VOL. 45 | NO. 34 | Friday, August 20, 2021
House to vote on bill bolstering landmark voting law
WASHINGTON (AP) — House Democrats are poised to pass legislation Tuesday that would strengthen a landmark civil rights-era voting law weakened by the Supreme Court over the past decade, a step party leaders tout as progress in their quest to fight back against voting restrictions advanced in Republican-led states.
But the bill, which is part of a broader Democratic effort to enact a sweeping overhaul of elections, faces dim prospects in the Senate.

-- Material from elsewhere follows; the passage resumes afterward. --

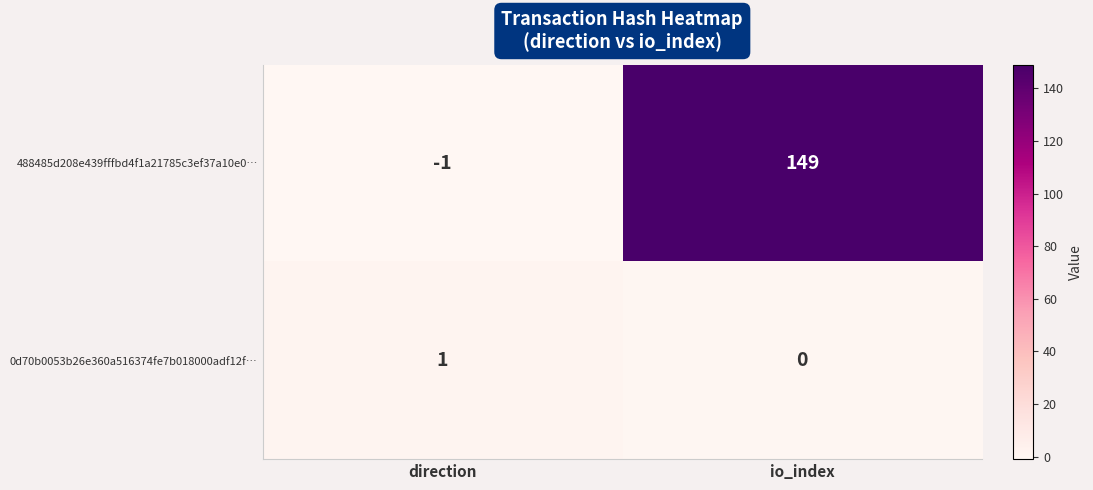

At which category does the chart reach its peak across all series?

io_index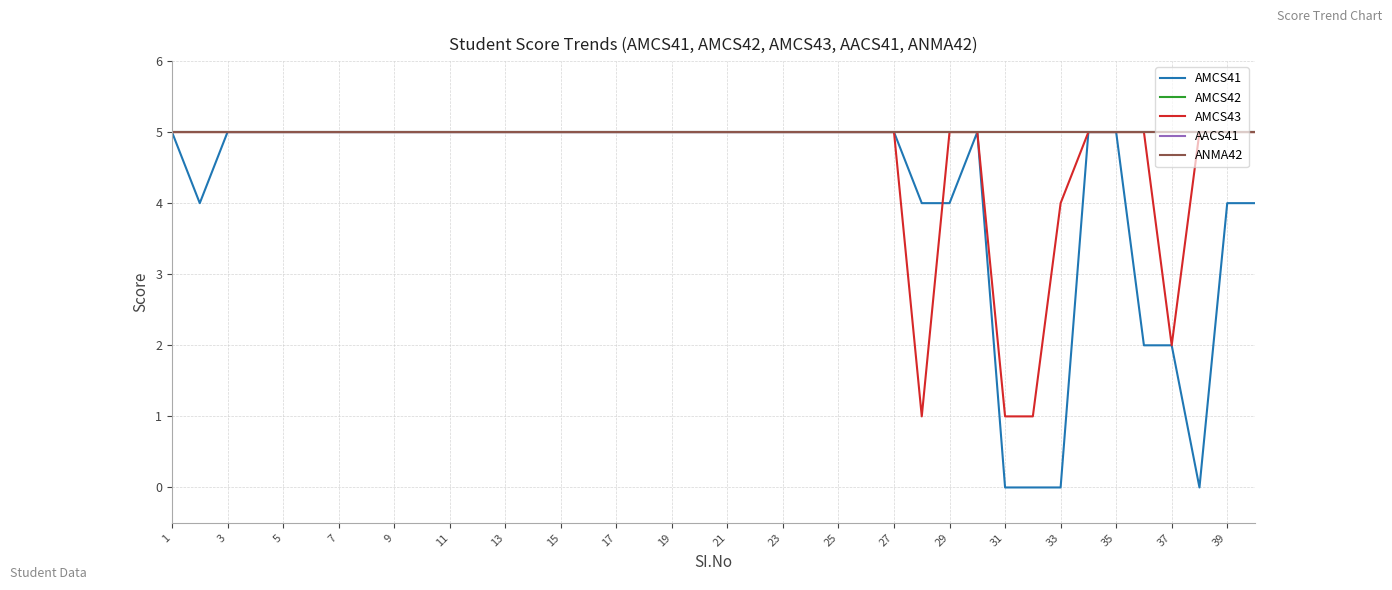

What is the difference between the second highest and second lowest values in the AMCS41 series?

5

Democrats do not have enough votes to overcome opposition from Republicans, who have rejected the bill as "unnecessary" and a Democratic "power grab."
Their opposition puts Democrats right back where they started with a slim chance of passing any voting legislation because of a Senate bottleneck before the 2022 midterms elections, when some Democrats fear new GOP laws will make it harder for many Americans to vote.

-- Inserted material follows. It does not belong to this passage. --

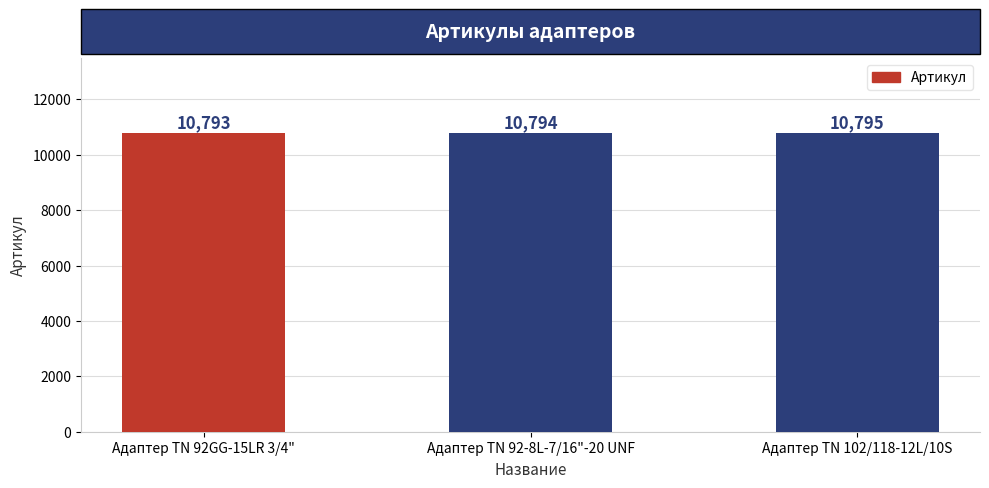

List the labels in order of value, smallest first.

Адаптер TN 92GG-15LR 3/4", Адаптер TN 92-8L-7/16"-20 UNF, Адаптер ТN 102/118-12L/10S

But they still intend to try.
"We must not squander our Congressional Democratic Majorities and jeopardize the once-in-a-generation opportunity to create historic change," House Speaker Nancy Pelosi wrote in a letter to her House colleagues on Monday.

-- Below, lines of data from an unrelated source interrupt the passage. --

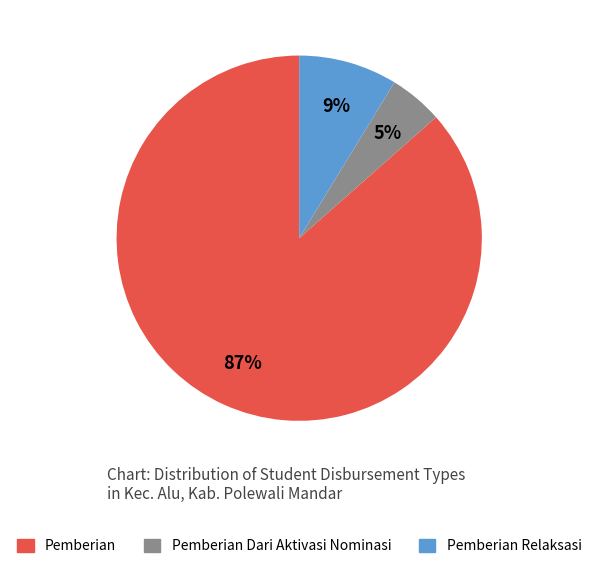

To the nearest percent, what is the average slice percentage?

33%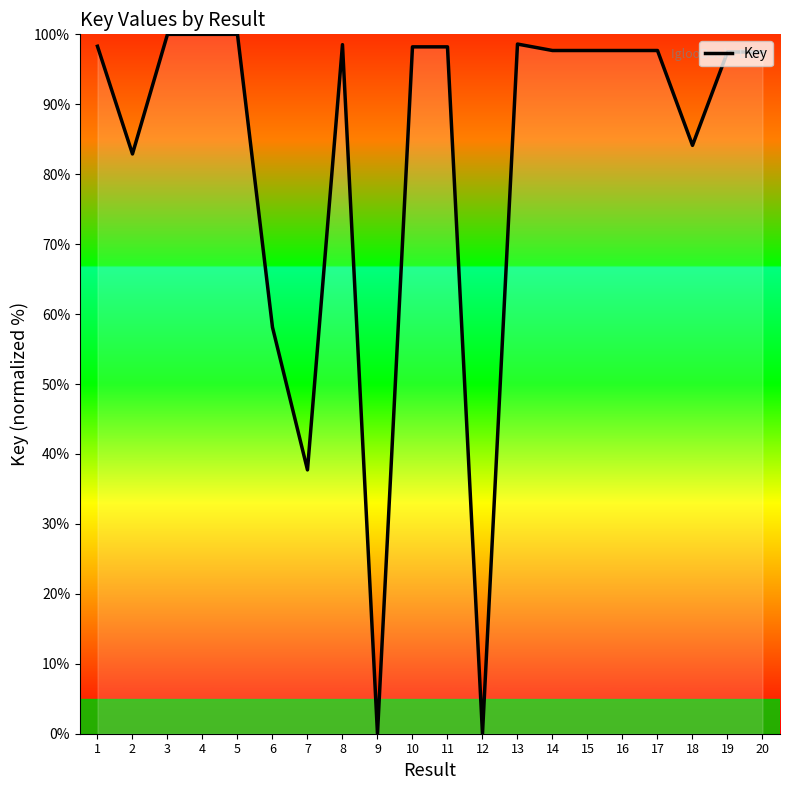

Which has a higher value, 5 or 14?

5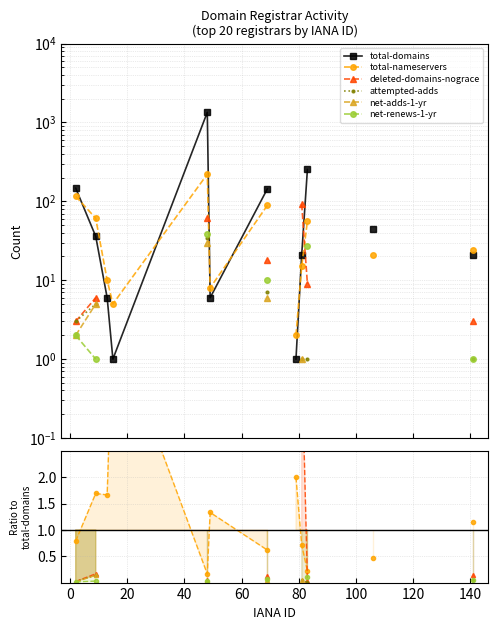

True or false: total-nameservers and attempted-adds cross at least once.

False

The John Lewis Voting Rights Advancement Act, named for the late Georgia congressman who made the issue a defining one of his career, would restore voting right protections that have been dismantled by the U.S. Supreme Court. Under the proposal, the Justice Department would again be required to police new changes to voting laws in states that have racked up a series of "violations," drawing them into a mandatory review process known as "preclearance."
The practice was first put in place under the Voting Rights Act of 1965. But it was struck down by a conservative majority on the Supreme Court in 2013, which ruled the formula for determining which states needed their laws reviewed was outdated and unfairly punitive. In July, a second ruling from the court made it more difficult to challenge voting restrictions in court under another section of the law.
The bill's sponsor, Democratic Rep. Terry Sewell, said "old battles" from the civil rights era have become "new again," enabled by the Supreme Court's decision to weaken the Voting Rights Act of 1965.
"By preventing states with a recent history of voter discrimination from restricting the right to vote, this bill restores the full promise of our democracy," said Sewell, of Alabama.
In many cases, the new bill wouldn't apply to laws enacted in the years since the court's 2013 ruling. That likely includes the wave of new Republican-backed restrictions inspired by Donald Trump's false claims of a stolen 2020 election.
But if signed into law along with Democrats' other election bill, the For the People Act, many of those restrictions could be neutralized — and likely prevented from getting approved again. Both laws would likely face legal challenges.
In the short term, the vote Tuesday was expected to soothe restive Democratic activists who have been frustrated by inaction on the issue in the Senate.
Democrats slim 50-50 majority in the Senate means they lack the 60 votes needed to overcome a filibuster. For months, progressives have called for scrapping the filibuster, but a number of moderate Democrats oppose the idea, denying the votes needed to do so.
It's also not clear that the John Lewis Voting Rights Advancement Act, as written, would be supported by all Democrats in the Senate, where there are no votes to spare.
One provision in the bill would ban many types of voter ID laws, including those already on the books. That's at odds with a proposal from West Virginia Sen. Joe Manchin, who is the chamber's most conservative Democrat. He's spent weeks working with Senate leadership to develop a more narrowly focused alternative to the For the People Act, and has specifically called for a voter ID standard that would allow for people to use a document like a utility bill.
Republicans, meanwhile, blast the measure as a departure from the 1965 voting law, which used minority turnout data as well as a place's history of enacting discriminatory voting laws when determining which places would be subject to preclearance.
The new bill, instead, leans heavily on looser standards, such as using the number of legal settlements and consent decrees issued in voting rights cases, to pull places into preclearance.
That would, Republicans argue, play into the hands of Democrats, who have built a sophisticated and well-funded legal effort to challenge voting rules in conservative-leaning states.
"They are trying to write a law so their allies can never lose cases," said Jason Snead, executive director of the conservative-leaning Honest Elections Project, which opposes both of the Democrats' bills. "I don't see this as a serious proposal. I see this as a political messaging document, a base play."